“The present study investigated the effectiveness of two pain pump systems and compared the running costs in treatment.” Bräscher et al (2014)
Bräscher, A.K., Blunk, J., Söhle, S., Feldmann, R.E. Jr,, Bauer, M. and Benrath, J. (2014) Cost minimization analysis in postoperative pain management : Economic efficiency and effectiveness of two infusion pump systems. Der Anaesthesist. September 6th. [epub ahead of print]. [Article in German].
Economic efficiency and effectiveness of two infusion pump systems http://ctt.ec/QtcbN+ @ivteam #ivteam
BACKGROUND: Besides reliable efficacy and patient satisfaction, economic efficiency is becoming increasingly more important in postoperative pain management.
AIM: The present study investigated the effectiveness of two pain pump systems and compared the running costs in treatment.

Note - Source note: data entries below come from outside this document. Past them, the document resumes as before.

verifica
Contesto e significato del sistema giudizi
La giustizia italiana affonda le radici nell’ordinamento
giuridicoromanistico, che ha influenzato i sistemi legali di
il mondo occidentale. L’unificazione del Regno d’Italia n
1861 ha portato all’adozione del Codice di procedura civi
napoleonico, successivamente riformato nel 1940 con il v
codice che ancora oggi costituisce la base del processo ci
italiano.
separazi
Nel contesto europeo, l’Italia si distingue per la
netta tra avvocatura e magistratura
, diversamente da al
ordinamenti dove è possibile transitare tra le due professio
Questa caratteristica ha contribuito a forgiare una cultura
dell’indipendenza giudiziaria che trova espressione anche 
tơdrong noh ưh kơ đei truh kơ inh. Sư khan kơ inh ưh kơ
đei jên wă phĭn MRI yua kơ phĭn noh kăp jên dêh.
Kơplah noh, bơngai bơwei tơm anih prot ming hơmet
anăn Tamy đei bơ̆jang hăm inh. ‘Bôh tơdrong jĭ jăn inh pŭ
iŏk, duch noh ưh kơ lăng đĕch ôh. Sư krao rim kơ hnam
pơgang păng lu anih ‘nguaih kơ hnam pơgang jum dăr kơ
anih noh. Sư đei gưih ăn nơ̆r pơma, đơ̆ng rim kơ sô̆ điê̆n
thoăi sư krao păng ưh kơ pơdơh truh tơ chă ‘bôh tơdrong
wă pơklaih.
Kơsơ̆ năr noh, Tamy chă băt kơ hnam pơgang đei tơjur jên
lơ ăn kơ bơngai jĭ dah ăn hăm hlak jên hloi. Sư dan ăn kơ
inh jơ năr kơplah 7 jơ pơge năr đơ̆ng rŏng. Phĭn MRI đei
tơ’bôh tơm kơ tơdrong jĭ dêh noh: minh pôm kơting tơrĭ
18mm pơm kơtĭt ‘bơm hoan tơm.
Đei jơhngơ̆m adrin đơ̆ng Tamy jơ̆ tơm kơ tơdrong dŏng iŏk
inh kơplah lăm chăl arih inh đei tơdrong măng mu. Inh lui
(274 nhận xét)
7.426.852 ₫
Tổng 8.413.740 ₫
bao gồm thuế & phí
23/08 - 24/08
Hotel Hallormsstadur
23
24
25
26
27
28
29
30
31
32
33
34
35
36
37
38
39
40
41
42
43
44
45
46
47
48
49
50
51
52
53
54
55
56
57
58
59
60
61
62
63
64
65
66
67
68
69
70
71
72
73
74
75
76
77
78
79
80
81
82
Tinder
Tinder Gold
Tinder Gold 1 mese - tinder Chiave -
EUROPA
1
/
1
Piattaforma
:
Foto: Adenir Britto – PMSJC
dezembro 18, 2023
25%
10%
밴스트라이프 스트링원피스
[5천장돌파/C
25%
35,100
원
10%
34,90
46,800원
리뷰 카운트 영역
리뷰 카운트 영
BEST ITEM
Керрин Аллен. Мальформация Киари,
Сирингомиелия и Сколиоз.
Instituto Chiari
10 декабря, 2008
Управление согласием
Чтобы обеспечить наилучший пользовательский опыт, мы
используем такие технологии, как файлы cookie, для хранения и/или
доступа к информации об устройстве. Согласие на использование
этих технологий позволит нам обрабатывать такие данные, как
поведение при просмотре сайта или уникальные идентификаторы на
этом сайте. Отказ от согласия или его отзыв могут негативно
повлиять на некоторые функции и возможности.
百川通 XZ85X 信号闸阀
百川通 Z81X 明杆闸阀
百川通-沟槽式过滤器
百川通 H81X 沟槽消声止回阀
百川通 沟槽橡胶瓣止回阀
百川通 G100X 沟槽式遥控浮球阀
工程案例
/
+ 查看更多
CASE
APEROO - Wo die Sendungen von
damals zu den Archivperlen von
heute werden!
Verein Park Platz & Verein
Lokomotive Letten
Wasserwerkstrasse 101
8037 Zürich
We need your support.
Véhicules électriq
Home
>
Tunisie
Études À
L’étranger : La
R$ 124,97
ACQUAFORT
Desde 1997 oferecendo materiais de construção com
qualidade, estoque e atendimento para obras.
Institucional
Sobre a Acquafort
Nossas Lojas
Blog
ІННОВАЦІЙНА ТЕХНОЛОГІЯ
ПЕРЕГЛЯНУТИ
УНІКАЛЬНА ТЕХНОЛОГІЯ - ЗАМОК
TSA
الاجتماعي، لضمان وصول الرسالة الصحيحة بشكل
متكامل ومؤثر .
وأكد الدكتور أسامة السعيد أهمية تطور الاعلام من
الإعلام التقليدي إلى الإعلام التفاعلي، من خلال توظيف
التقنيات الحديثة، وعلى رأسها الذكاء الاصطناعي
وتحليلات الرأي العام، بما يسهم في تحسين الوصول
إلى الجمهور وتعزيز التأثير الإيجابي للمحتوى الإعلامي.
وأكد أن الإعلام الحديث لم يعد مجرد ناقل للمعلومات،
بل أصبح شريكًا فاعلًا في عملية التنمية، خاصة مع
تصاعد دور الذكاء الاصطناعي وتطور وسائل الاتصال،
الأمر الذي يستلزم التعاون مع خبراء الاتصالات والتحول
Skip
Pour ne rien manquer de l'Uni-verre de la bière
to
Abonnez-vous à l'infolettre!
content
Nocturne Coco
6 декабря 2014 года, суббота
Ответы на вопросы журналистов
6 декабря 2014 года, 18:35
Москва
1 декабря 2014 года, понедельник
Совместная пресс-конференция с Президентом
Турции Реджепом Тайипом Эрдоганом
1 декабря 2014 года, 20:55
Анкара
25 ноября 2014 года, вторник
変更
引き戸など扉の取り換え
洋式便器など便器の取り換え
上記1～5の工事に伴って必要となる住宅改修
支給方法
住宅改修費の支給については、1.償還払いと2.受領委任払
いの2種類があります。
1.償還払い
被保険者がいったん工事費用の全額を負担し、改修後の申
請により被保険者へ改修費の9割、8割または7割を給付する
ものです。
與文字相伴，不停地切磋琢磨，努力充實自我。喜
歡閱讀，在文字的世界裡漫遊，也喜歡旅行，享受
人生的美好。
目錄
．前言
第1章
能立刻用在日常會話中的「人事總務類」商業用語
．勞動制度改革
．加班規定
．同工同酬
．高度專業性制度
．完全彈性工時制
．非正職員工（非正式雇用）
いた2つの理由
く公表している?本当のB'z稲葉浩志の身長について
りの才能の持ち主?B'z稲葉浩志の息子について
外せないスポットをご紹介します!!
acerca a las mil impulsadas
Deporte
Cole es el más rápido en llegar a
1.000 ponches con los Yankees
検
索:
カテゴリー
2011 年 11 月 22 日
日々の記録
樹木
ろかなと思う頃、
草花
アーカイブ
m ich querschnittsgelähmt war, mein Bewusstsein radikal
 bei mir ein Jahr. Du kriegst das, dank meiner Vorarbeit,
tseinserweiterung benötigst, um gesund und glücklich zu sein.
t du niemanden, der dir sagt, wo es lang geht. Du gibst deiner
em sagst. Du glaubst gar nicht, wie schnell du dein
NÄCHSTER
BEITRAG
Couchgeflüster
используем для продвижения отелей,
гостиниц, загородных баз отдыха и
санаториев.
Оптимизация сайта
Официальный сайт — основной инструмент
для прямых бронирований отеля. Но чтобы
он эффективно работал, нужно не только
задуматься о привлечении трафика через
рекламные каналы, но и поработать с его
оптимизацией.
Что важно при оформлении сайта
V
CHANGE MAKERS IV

MATERIAL AND METHODS: In this study 40 patients received an interscalene catheter prior to shoulder surgery. Postoperative pain management was provided via an electronic pump with patient-controlled analgesia (PCA) or a mechanical pump without PCA. Patients kept a pain log. After treatment they were interviewed about their satisfaction with the pump. In addition drug consumption, nursing material, staff time for handling and maintenance of the pumps and preparation of medications pro re nata were assessed.
RESULTS: Postoperative pain levels and patient satisfaction were comparable in both groups. Economically, the electronic pump was more cost-effective than the electronic model for a duration of treatment of 1 and 2 days. With treatment duration of 3 days the costs of both pumps were equivalent; however, the PCA feature of the electronic pump allowed a reduced intake of systemic analgesics on demand.
CONCLUSION: Both pain pump systems provide equally effective pain management, while the electronic model caused less costs. Both pumps offer advantages and disadvantages that should be considered based on local circumstantial demands.